• Task input:
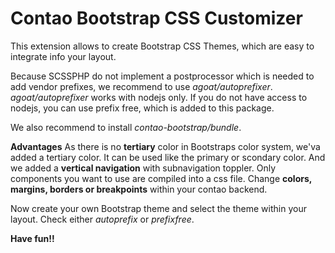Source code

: # Contao Bootstrap CSS Customizer

This extension allows to create Bootstrap CSS Themes, which are easy to integrate info your layout.

Because SCSSPHP do not implement a postprocessor which is needed to add vendor prefixes, we recommend to use _agoat/autoprefixer_.
_agoat/autoprefixer_ works with nodejs only. If you do not have access to nodejs, you can use prefix free, which is added to this package.
 
We also recommend to install _contao-bootstrap/bundle_.
 
**Advantages** 
As there is no **tertiary** color in Bootstraps color system, we'va added a tertiary color. It can be used like the primary or scondary color.
And we added a **vertical navigation** with subnavigation toppler.
Only components you want to use are compiled into a css file. 
Change **colors, margins, borders or breakpoints** within your contao backend.

Now create your own Bootstrap theme and select the theme within your layout. Check either _autoprefix_ or _prefixfree_.

**Have fun!!**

• What to do: If the records include pictures, omit them and transcribe everything else exactly.

• Completed task:
Source code

: # Contao Bootstrap CSS Customizer

This extension allows to create Bootstrap CSS Themes, which are easy to integrate info your layout.

Because SCSSPHP do not implement a postprocessor which is needed to add vendor prefixes, we recommend to use _agoat/autoprefixer_.
_agoat/autoprefixer_ works with nodejs only. If you do not have access to nodejs, you can use prefix free, which is added to this package.
 
We also recommend to install _contao-bootstrap/bundle_.
 
**Advantages** 
As there is no **tertiary** color in Bootstraps color system, we'va added a tertiary color. It can be used like the primary or scondary color.
And we added a **vertical navigation** with subnavigation toppler.
Only components you want to use are compiled into a css file. 
Change **colors, margins, borders or breakpoints** within your contao backend.

Now create your own Bootstrap theme and select the theme within your layout. Check either _autoprefix_ or _prefixfree_.

**Have fun!!**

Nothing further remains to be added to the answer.